_Instructions to follow:_ In the listing below, which lines contain the string "stains"? Copy them all.

[[ Data section, beginning ]]

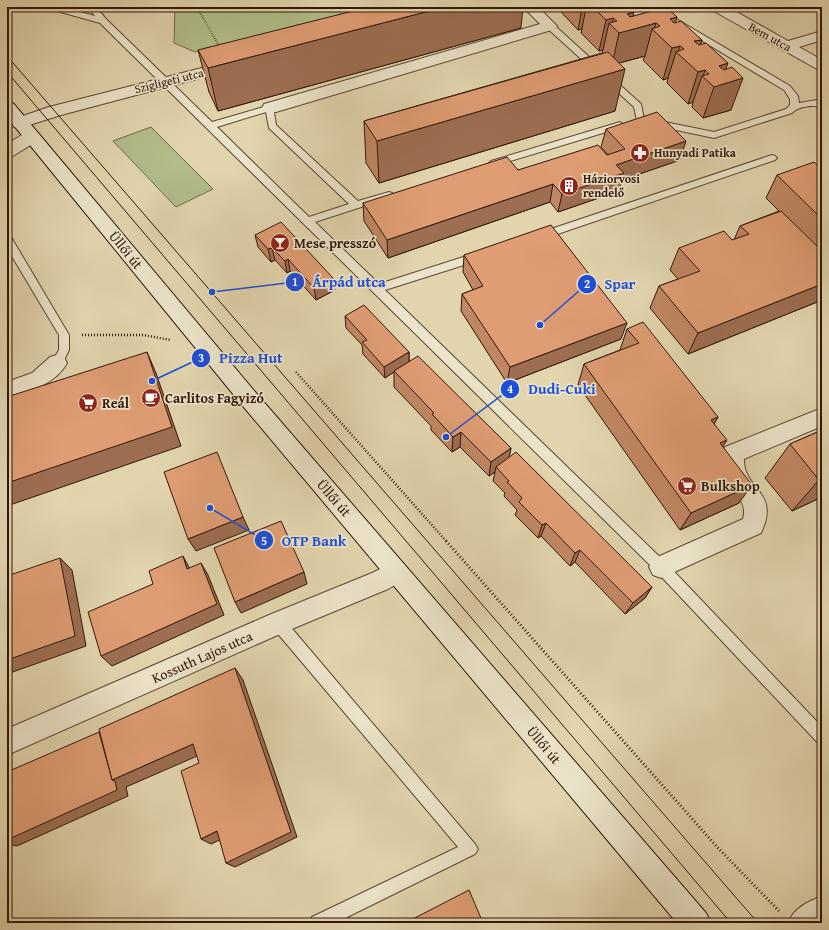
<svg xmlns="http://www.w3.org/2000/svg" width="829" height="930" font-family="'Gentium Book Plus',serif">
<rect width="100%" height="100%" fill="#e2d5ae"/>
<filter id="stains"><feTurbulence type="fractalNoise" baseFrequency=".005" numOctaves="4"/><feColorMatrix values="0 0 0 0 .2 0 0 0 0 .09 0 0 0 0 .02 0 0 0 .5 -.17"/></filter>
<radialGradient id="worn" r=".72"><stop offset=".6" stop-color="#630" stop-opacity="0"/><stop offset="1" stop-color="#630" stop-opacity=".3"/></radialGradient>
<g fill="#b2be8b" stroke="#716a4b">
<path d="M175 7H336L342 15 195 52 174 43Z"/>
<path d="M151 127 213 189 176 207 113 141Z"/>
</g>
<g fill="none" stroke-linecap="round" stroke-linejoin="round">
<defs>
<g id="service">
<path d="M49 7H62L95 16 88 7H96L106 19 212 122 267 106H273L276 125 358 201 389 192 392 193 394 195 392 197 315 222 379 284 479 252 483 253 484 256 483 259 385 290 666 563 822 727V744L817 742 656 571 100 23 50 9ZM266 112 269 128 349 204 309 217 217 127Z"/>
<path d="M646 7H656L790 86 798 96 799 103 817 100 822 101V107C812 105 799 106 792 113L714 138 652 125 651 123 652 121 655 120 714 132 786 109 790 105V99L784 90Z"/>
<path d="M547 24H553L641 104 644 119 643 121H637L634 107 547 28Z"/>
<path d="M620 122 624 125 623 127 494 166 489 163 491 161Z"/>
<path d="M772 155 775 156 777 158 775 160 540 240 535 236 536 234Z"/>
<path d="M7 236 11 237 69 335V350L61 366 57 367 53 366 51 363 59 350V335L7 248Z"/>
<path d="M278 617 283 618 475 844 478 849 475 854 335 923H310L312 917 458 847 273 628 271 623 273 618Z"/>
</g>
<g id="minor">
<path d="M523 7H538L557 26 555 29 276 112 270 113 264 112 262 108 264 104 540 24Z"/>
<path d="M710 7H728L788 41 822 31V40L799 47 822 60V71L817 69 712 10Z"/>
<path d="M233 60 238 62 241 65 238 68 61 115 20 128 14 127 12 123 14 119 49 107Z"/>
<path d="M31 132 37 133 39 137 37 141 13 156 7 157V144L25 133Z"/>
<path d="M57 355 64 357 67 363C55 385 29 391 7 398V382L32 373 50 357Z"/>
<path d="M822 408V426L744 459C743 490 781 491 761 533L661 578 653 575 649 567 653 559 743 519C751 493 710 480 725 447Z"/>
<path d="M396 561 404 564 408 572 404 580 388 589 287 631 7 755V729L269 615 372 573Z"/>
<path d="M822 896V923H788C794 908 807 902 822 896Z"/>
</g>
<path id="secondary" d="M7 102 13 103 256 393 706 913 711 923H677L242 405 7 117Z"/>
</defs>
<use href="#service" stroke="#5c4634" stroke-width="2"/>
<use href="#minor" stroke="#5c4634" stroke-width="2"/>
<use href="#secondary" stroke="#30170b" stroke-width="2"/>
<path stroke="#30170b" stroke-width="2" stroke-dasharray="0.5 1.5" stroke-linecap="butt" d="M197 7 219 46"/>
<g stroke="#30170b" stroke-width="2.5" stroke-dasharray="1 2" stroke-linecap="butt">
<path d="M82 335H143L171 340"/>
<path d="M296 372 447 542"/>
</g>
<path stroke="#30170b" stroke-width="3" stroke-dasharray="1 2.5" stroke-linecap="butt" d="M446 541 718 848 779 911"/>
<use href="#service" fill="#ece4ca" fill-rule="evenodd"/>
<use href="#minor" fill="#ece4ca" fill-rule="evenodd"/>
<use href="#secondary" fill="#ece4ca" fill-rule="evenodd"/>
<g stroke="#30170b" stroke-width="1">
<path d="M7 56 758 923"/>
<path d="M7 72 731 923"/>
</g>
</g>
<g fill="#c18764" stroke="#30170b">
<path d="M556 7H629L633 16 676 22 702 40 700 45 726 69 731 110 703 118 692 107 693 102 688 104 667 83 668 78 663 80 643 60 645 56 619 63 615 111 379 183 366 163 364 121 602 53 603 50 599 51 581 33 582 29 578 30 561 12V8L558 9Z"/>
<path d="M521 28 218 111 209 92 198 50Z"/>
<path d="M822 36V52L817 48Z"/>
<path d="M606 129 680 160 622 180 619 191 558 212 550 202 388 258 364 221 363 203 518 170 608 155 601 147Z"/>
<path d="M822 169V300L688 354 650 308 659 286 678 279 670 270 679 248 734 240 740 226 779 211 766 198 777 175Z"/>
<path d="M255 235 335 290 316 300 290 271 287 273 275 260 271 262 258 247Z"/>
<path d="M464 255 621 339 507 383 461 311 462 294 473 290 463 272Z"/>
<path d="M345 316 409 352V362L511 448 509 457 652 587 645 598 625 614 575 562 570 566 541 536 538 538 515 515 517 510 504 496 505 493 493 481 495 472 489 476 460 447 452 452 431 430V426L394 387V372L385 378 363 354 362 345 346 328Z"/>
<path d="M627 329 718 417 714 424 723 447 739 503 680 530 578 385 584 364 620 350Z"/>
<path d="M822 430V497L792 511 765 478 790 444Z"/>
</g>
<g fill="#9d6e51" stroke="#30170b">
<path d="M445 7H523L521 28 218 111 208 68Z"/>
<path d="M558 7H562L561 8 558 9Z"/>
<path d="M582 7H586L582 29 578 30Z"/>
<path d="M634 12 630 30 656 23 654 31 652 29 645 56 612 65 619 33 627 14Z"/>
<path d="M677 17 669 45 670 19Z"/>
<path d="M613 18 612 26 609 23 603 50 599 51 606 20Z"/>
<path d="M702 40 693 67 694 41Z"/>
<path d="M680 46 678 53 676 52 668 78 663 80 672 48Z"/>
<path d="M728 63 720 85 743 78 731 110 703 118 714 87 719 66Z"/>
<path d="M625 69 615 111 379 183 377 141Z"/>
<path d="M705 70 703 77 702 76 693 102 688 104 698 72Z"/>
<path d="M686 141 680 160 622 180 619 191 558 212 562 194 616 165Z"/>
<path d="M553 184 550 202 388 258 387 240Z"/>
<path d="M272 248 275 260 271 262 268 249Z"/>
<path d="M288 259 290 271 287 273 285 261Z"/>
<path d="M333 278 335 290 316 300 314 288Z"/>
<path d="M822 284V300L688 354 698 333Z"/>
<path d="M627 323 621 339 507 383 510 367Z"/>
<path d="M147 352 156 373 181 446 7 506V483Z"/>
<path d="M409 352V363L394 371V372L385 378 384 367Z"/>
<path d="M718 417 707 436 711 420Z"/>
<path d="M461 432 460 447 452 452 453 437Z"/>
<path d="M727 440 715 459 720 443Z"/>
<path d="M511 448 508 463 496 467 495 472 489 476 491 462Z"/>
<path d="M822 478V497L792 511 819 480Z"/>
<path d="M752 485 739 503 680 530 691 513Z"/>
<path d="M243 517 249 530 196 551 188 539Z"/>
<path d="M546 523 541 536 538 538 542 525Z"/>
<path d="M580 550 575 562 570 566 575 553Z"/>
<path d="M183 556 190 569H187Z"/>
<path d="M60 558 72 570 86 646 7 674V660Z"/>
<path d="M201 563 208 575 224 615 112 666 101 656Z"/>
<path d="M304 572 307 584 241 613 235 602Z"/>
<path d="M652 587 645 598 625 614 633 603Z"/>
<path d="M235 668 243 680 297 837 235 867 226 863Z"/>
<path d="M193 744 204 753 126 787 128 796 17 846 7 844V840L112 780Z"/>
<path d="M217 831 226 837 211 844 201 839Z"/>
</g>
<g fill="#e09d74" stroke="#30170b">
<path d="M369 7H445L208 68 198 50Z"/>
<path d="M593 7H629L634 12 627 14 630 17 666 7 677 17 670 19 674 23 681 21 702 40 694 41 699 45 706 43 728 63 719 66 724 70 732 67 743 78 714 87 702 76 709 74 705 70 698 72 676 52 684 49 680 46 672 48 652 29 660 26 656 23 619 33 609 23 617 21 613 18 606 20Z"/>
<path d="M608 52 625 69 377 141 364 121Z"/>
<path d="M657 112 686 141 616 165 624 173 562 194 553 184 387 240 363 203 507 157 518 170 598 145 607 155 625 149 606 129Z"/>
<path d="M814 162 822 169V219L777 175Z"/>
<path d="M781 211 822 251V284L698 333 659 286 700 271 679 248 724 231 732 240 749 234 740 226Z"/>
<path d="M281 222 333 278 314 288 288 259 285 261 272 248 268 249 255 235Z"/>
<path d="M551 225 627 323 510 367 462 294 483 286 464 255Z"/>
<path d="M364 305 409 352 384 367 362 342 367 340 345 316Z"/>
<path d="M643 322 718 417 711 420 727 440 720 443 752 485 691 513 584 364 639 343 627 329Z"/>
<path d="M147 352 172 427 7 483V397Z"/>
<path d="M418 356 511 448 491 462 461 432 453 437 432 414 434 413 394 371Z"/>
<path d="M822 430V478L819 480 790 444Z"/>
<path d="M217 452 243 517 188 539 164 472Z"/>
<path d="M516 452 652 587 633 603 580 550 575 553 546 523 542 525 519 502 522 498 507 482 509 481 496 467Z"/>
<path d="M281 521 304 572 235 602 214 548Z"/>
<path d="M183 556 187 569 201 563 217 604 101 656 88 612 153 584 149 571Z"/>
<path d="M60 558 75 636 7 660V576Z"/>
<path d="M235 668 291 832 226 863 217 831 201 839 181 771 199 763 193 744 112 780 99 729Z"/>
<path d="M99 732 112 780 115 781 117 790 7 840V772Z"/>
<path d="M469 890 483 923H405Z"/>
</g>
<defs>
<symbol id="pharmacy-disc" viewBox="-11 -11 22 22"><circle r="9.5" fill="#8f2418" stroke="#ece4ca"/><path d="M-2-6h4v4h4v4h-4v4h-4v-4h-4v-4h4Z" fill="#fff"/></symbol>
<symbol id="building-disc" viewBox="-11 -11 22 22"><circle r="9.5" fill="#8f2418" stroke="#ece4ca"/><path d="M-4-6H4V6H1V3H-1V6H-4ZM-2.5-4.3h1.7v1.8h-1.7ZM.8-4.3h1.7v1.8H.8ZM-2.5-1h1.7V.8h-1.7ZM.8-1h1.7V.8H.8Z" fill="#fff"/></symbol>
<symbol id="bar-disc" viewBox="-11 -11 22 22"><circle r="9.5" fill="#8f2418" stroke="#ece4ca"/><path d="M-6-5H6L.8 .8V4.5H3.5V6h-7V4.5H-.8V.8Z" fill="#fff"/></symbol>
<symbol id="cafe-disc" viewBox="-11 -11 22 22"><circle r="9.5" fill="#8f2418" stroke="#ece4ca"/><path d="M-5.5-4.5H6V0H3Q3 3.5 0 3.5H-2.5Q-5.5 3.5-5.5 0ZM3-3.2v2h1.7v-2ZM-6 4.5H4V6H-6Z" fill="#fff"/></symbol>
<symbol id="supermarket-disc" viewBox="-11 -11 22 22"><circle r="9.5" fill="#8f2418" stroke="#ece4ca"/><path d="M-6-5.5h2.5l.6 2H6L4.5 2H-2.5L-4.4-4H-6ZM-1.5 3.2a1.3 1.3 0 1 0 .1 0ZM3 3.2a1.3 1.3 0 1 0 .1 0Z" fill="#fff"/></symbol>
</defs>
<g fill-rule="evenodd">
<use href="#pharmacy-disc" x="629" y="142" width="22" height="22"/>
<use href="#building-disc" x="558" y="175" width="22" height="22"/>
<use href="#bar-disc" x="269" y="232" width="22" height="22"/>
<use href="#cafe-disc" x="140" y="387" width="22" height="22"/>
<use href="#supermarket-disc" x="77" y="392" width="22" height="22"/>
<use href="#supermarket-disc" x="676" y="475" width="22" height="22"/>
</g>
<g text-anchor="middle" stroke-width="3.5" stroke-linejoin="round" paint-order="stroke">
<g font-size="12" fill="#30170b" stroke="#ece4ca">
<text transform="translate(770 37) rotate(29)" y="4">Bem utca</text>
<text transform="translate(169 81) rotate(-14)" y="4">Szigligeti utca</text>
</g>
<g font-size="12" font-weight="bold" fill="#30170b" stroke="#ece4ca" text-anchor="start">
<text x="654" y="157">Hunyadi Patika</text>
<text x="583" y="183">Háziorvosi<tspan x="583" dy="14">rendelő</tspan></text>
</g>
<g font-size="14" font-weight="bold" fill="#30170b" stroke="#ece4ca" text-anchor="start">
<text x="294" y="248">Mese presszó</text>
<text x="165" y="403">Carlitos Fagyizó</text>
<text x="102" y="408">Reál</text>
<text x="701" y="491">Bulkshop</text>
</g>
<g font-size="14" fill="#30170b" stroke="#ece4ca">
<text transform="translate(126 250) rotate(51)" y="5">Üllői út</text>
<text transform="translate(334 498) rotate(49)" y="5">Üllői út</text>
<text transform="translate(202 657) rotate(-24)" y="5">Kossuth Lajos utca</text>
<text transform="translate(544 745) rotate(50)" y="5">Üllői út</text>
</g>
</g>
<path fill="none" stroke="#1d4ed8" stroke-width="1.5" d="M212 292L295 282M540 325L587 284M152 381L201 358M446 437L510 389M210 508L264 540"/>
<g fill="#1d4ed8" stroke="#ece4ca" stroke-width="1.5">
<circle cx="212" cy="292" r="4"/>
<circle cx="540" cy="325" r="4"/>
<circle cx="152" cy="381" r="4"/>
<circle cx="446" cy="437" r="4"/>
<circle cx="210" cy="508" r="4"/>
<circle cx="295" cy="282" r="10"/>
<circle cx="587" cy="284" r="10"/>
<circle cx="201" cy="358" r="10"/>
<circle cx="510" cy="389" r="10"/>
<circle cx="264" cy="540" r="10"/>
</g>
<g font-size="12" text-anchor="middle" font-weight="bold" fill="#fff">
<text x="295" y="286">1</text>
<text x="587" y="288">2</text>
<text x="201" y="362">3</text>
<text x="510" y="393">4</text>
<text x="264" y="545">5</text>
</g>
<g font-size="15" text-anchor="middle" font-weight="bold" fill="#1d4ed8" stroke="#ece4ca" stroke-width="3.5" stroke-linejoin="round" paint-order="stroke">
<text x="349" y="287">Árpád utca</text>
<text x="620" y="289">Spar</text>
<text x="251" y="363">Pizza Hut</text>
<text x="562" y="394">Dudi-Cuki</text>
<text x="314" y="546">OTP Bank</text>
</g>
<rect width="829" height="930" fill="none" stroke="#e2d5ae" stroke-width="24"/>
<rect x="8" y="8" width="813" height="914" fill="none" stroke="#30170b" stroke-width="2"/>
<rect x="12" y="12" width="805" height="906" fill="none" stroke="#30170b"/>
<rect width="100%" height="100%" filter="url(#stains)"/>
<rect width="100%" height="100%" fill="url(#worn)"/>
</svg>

[[ Data section, end ]]

_Exercise response:_
<filter id="stains"><feTurbulence type="fractalNoise" baseFrequency=".005" numOctaves="4"/><feColorMatrix values="0 0 0 0 .2 0 0 0 0 .09 0 0 0 0 .02 0 0 0 .5 -.17"/></filter>
<rect width="100%" height="100%" filter="url(#stains)"/>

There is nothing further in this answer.